Téhéran a récemment affirmé avoir répondu au plan américain pour un apaisement régional sans en révéler les détails. Cependant, des médias relayent des informations sur une possible réouverture progressive du détroit d'Ormuz, la levée graduelle du blocus des ports iraniens, et un transfert d'une partie de l'uranium enrichi vers un pays tiers.
Donald Trump a vigoureusement réfuté, le 10 mai, la réponse de l'Iran, renouvelant ses attaques contre Téhéran, qu’il accuse d’avoir ciblé les nations alentours du Golfe. Dans un post sur Truth Social, il a écrit : "Je viens de lire la réponse des soi-disant 'représentants' de l'Iran. Je ne l'aime pas - C'EST TOTALEMENT INACCEPTABLE !".
Alors que la trêve entre les deux parties perdure depuis un mois, les discussions semblent au point mort, laissant entrevoir peu d'espoir de parvenir à un accord concret, les propositions étant tenues secrètes de part et d'autre.
Dimanche, Téhéran a annoncé avoir transmis sa réponse par l'entremise du Pakistan, précisant qu’elle insistait sur "la fin des hostilités sur tous les fronts, notamment au Liban, ainsi que sur la sécurité de la navigation maritime".
Réouverture progressive du Détroit
Selon le Wall Street Journal, qui se base sur des sources bien informées, Téhéran proposerait une réouverture progressive du détroit d'Ormuz, essentiel pour le transit maritime, en échange d'une levée progressive du blocus maritime américain. Ce média indique également que l'Iran serait prêt à "diluer" une partie de son uranium enrichi et à transférer le reste vers un "pays tiers".
Les États-Unis et d'autres nations occidentales soupçonnent Téhéran de vouloir développer l'arme nucléaire, une accusation que l'Iran dément, arguant qu'il cherche seulement à se doter d'une énergie nucléaire civile.
Benjamin Netanyahu, le Premier ministre israélien, a déclaré sur CBS qu'il restait des matériaux nucléaires, dont de l'uranium enrichi, à retirer d'Iran, en plus de sites d'enrichissement à démanteler. Il a affirmé que malgré des résultats obtenus, la guerre "n'est pas finie". Trump a également laissé entendre que l'armée américaine pourrait intensifier ses actions.
Nouvelles tensions dans le Golfe
Au cœur du conflit, la situation dans le détroit d'Ormuz s'aggrave avec des attaques récurrentes. Un cargo, en provenance d'Abou Dhabi, a été ciblé par un drone dans les eaux du Qatar, sans que l’origine de l'attaque ne soit confirmée. Le Koweït et d'autres pays voisins reportent également des incidents similaires, et Abou Dhabi a directement mis en cause Téhéran.
Ces tensions surviennent après que l'armée américaine a ciblé deux pétroliers iraniens, renforçant les menaces d'une riposte iranienne contre tout agresseur. Ebrahim Rezaei, porte-parole iranien, a affirmé que tout acte d'agression contre leurs navires conduirait à une réponse forte.
****************************************
D'après l'extrait sur les tensions entre l'Iran et les États-Unis, par l'intermédiaire de quel pays Téhéran a-t-il transmis sa réponse ? Fondez-vous exclusivement sur l'extrait.

### BLOC DE DONNÉES
****************************************
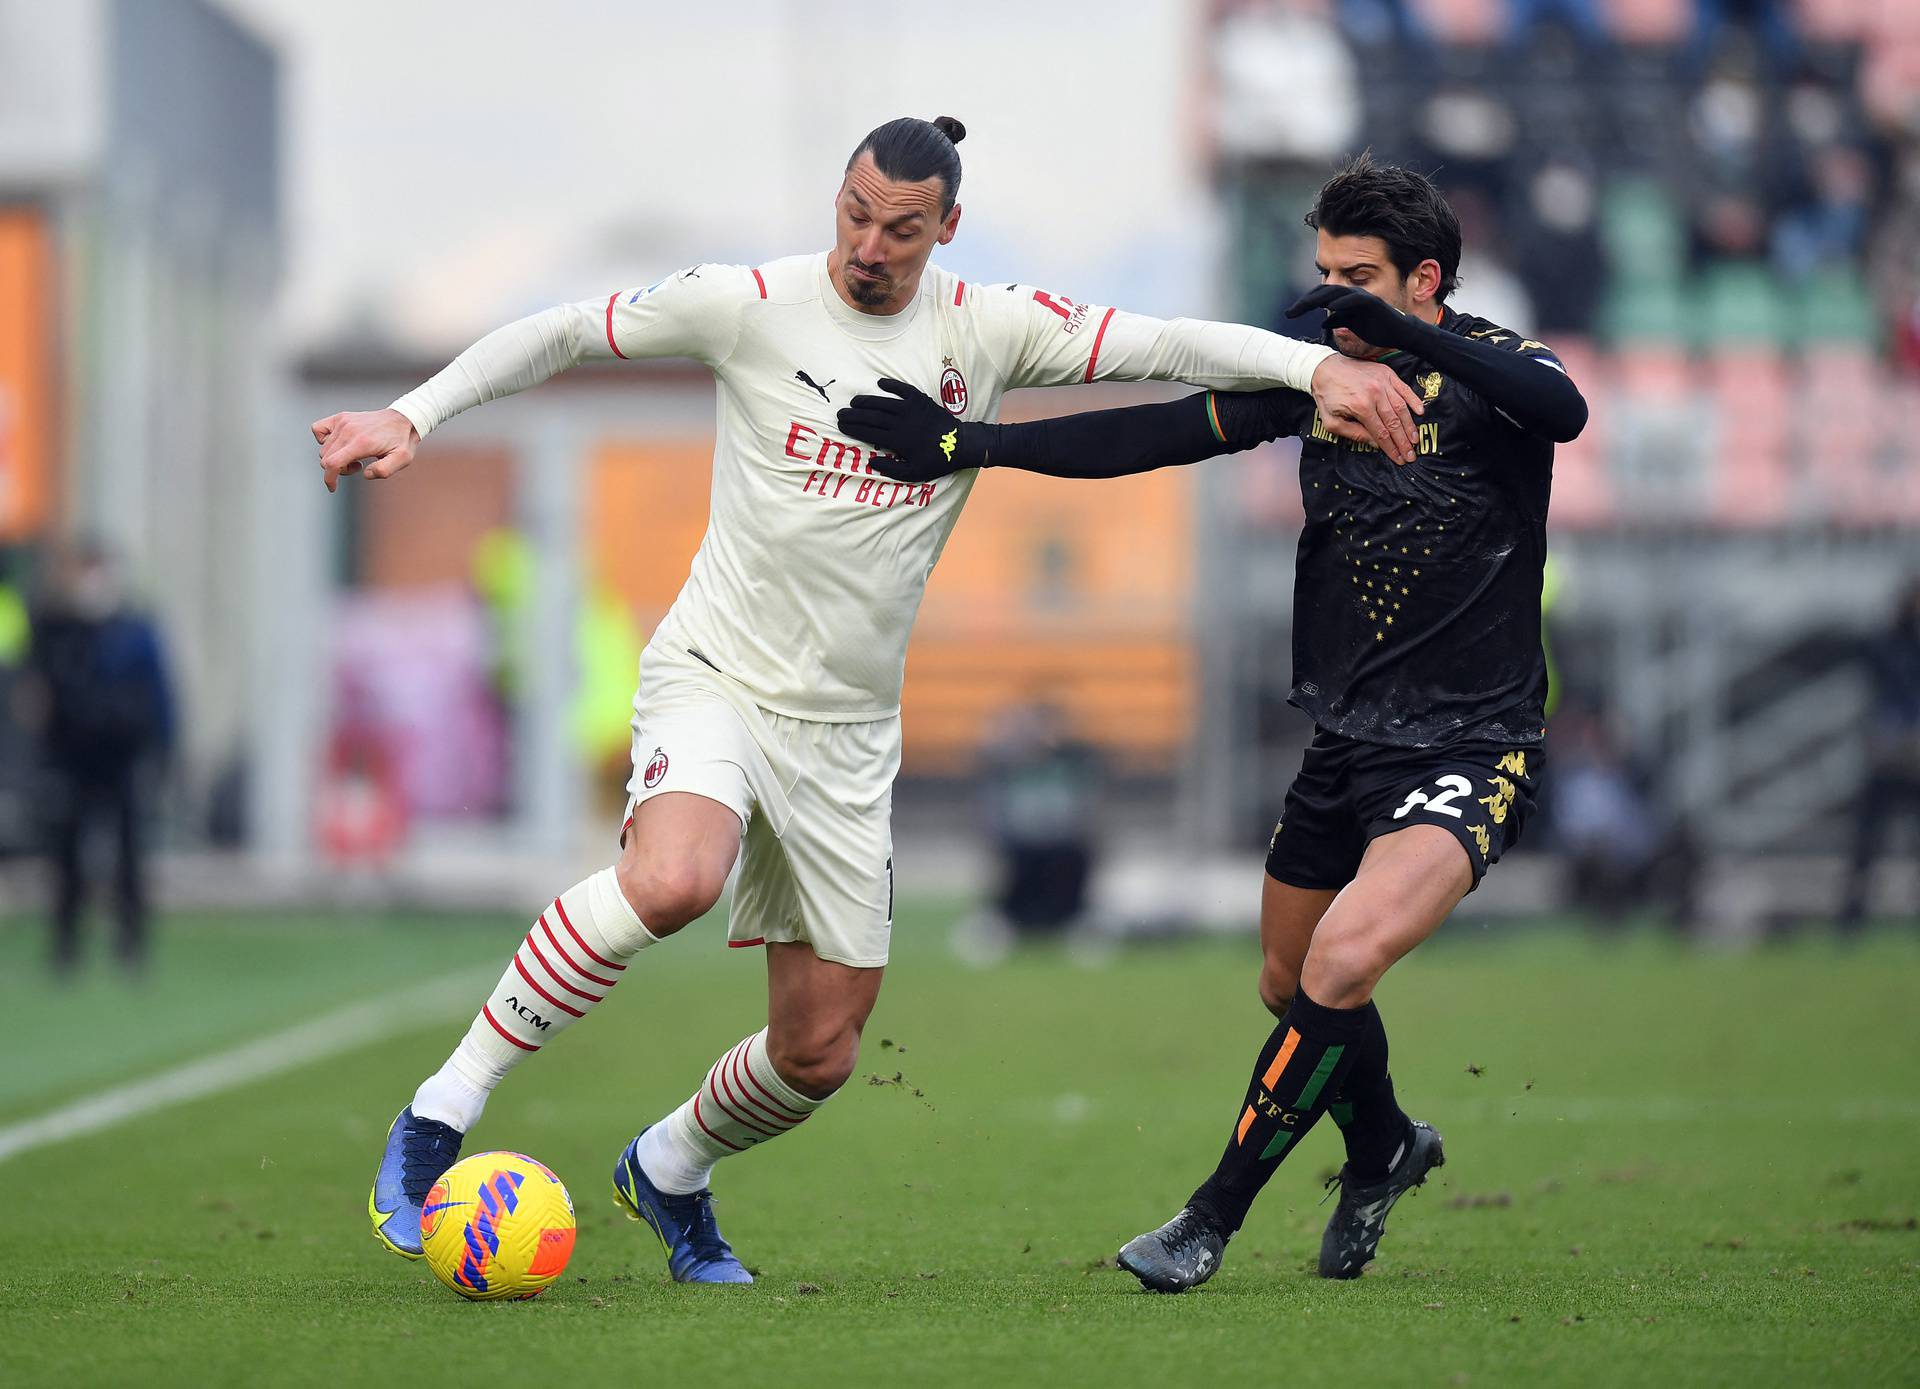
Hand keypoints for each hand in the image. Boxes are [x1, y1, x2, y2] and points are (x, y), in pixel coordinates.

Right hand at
****************************************
### RÉPONSE
Par l'entremise du Pakistan.